Task prompt: Filter the rows below, keeping every line that contains the string "pattern". Matching is case-sensitive.

++++ Available records

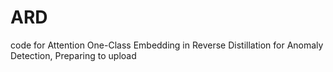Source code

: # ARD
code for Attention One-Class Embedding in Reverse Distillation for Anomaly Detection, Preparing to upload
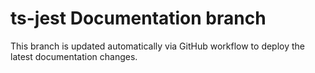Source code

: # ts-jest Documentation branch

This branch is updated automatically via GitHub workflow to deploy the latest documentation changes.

++++++++
++++ Available records

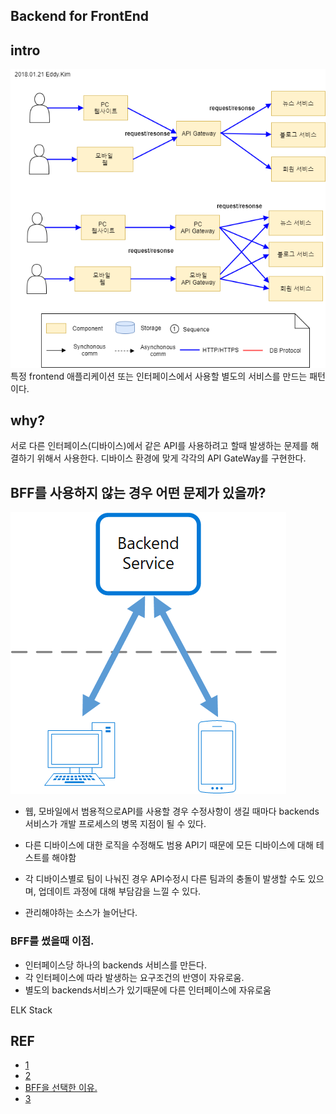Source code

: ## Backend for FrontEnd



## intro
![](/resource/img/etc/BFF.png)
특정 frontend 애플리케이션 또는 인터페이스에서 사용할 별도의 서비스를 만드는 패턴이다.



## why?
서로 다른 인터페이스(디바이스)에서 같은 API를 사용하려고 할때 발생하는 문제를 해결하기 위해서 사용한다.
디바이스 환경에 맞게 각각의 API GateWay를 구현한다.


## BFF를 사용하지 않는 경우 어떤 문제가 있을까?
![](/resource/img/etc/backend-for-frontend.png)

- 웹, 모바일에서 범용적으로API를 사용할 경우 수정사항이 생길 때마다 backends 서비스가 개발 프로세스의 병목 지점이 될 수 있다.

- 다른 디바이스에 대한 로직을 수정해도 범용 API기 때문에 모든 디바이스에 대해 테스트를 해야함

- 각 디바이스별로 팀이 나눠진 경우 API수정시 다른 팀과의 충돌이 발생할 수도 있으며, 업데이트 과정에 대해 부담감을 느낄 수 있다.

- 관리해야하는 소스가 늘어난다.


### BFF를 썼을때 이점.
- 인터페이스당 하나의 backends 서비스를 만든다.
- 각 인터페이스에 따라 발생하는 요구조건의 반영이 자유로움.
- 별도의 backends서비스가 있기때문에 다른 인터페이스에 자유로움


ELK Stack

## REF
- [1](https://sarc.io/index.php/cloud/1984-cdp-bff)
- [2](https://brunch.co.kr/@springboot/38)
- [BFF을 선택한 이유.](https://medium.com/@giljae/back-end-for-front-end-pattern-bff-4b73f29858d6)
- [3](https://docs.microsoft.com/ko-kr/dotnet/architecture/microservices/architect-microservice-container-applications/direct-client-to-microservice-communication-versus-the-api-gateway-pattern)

++++++++

Answer to this task:
- [BFF을 선택한 이유.](https://medium.com/@giljae/back-end-for-front-end-pattern-bff-4b73f29858d6)
- [3](https://docs.microsoft.com/ko-kr/dotnet/architecture/microservices/architect-microservice-container-applications/direct-client-to-microservice-communication-versus-the-api-gateway-pattern)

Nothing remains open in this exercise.